━━━ SOURCE PASSAGE
# More Ugly wood



## Tennessee Tim (Dec 15, 2010)

Sliced this UGLY walnut the other eve. Never know what or is not inside till cut.

Have a Blessed day in Jesus,
Tim


----------



## Daren (Oct 14, 2006)

That is cool. Lightning struck ?




.


----------



## Tennessee Tim (Dec 15, 2010)

Not likely, at bottom of valley. Just bad limb/knot rot.

Cutting more of same tree later.

Have a Blessed dayin Jesus,
Tim


----------



## JMC'sLT30 (Oct 26, 2010)

Hey stranger, kinda looks like ET.


----------



## Tennessee Tim (Dec 15, 2010)

Hey JMC,

I can understand the "want to go Home". This journey has gotten this body tired in all this heat, but praise the Lord I have One in my life that gives me rest and peace. The Lord's been so good to me lately and ALL the stuff the devil has tried to stumble me with is now turning against him and I'm standing on the "TEN FOLD RETURN" promised to the ones whom stand firmly against the devil. Glory this is going to be fun.

Have a Blessed day in Jesus, the "King of Kings and Lord of ALL Lords",

Tim


----------
━━━━━━
━━━ SUPPLIED DATA
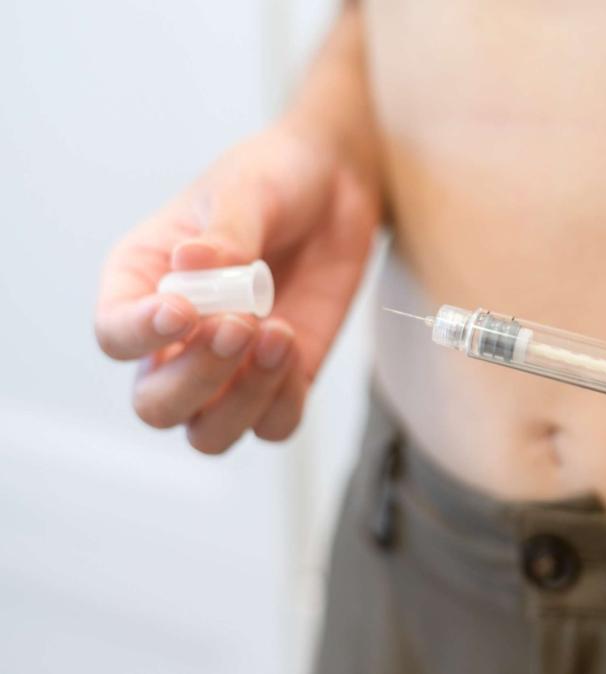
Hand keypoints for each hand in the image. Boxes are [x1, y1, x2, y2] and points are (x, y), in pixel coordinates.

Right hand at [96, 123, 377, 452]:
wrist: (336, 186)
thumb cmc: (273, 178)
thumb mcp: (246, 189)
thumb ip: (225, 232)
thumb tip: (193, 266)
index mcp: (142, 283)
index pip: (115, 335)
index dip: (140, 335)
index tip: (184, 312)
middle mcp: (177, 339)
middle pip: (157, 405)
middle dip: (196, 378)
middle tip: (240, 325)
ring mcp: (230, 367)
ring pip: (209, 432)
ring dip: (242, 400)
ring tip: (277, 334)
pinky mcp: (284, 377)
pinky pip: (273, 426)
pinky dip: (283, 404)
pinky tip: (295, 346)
━━━━━━
- SET OF TASKS -
(1) In the walnut thread, why does Tennessee Tim think lightning is not likely the cause of the wood's look? Answer in one to three sentences.
(2) From the walnut thread, extract the stretch from "Not likely, at" through "(Oct 26, 2010)".
The records are not needed for anything here.

- TASK-BY-TASK ANSWERS -
(1) The tree stood at the bottom of a valley, so a lightning strike was not likely. Tim puts the damage down to bad limb or knot rot.

(2)
Not likely, at bottom of valley. Just bad limb/knot rot.

Cutting more of same tree later.

Have a Blessed dayin Jesus,
Tim


----------



## JMC'sLT30 (Oct 26, 2010)